--- START ---
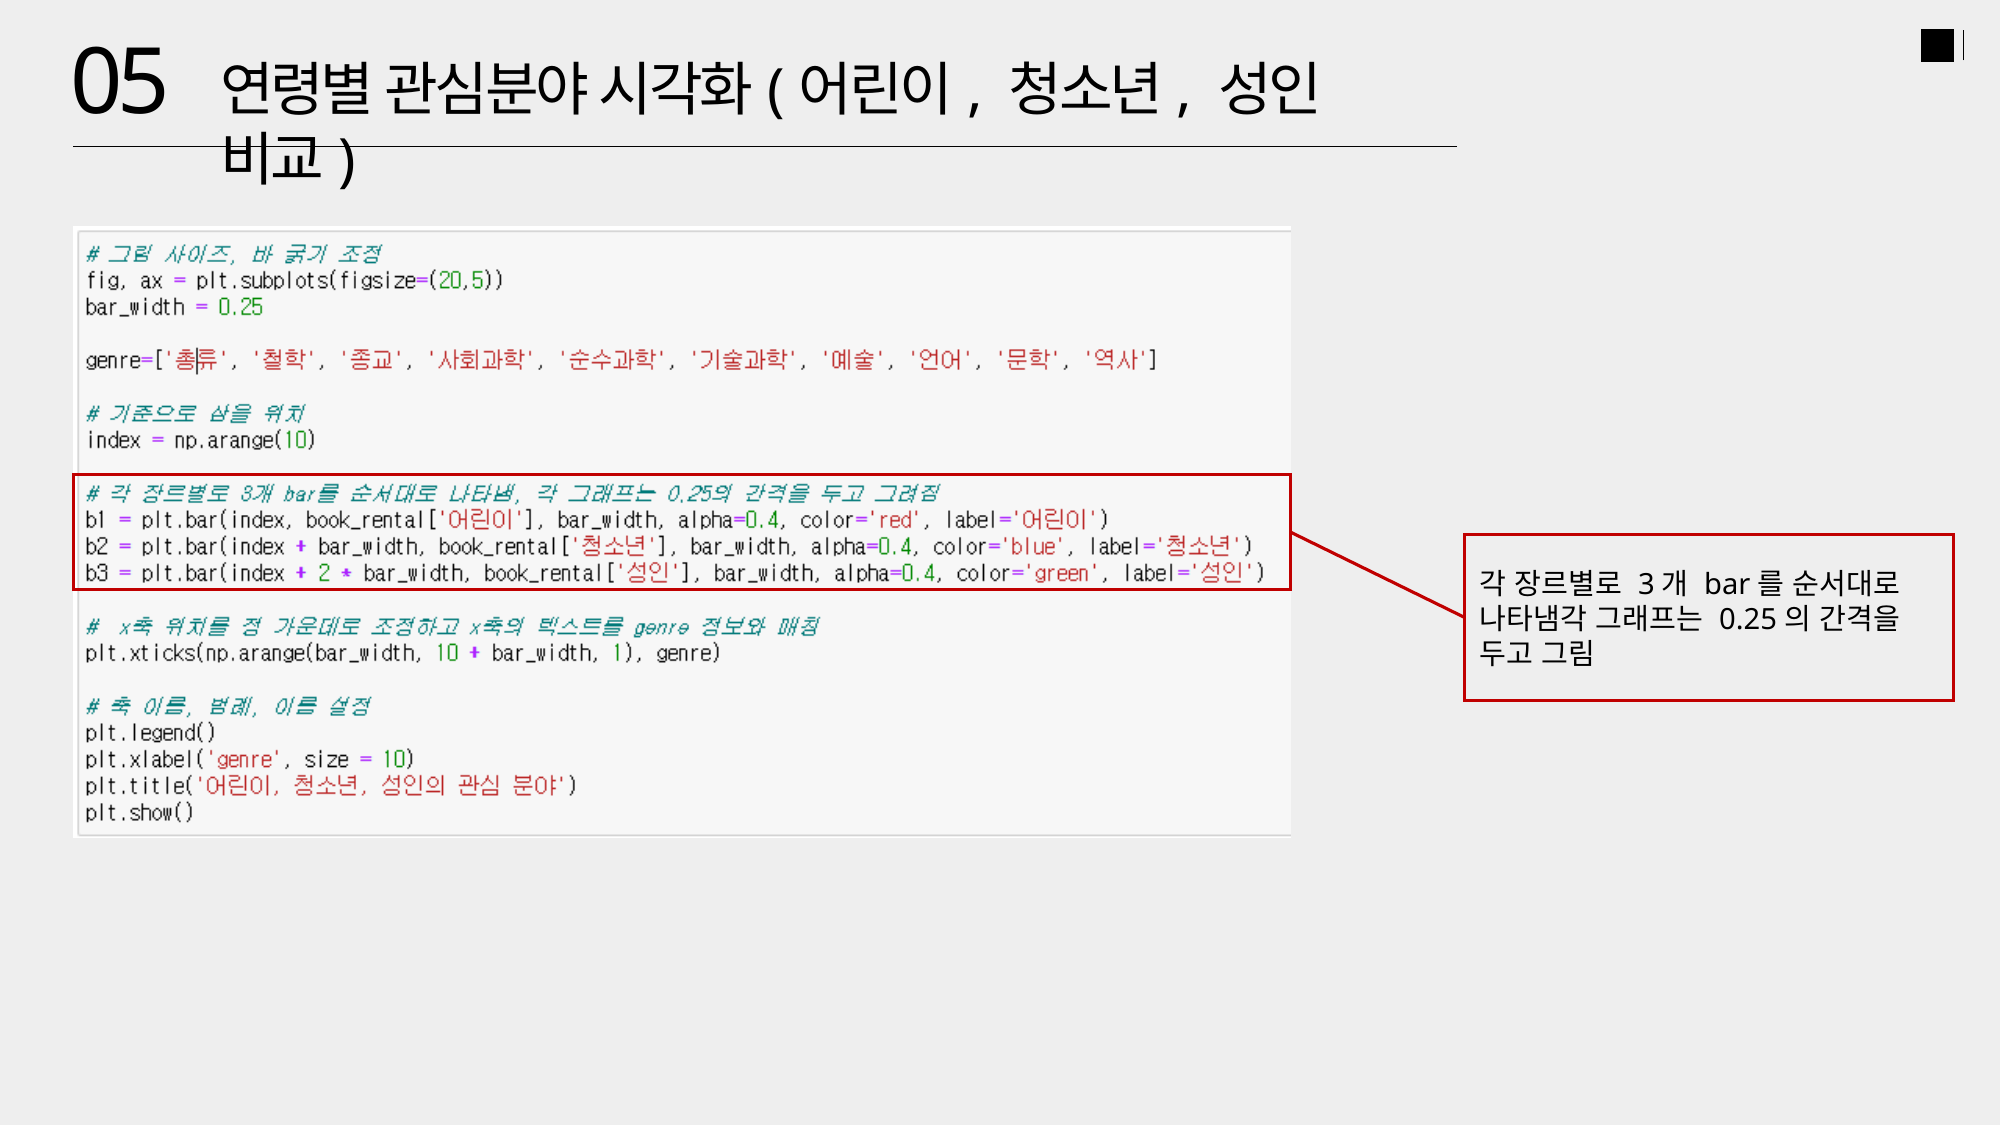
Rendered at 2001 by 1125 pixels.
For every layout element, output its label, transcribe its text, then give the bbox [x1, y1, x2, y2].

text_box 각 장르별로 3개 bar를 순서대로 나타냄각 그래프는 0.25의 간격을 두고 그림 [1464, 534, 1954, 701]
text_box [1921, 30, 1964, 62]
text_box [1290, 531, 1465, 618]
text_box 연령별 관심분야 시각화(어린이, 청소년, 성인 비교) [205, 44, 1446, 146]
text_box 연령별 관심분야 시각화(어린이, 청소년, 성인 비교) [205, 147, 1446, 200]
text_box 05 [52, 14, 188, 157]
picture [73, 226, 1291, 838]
--- END ---
**YOUR GOAL**
Could you return exactly the stretch of the data above that starts at the line with "For every layout" and ends at the line with "text_box [1921, 30, 1964, 62]", both lines included?

**COMPLETED EXERCISE**
For every layout element, output its label, transcribe its text, then give the bbox [x1, y1, x2, y2].

text_box 각 장르별로 3개 bar를 순서대로 나타냄각 그래프는 0.25의 간격을 두고 그림 [1464, 534, 1954, 701]
text_box [1921, 30, 1964, 62]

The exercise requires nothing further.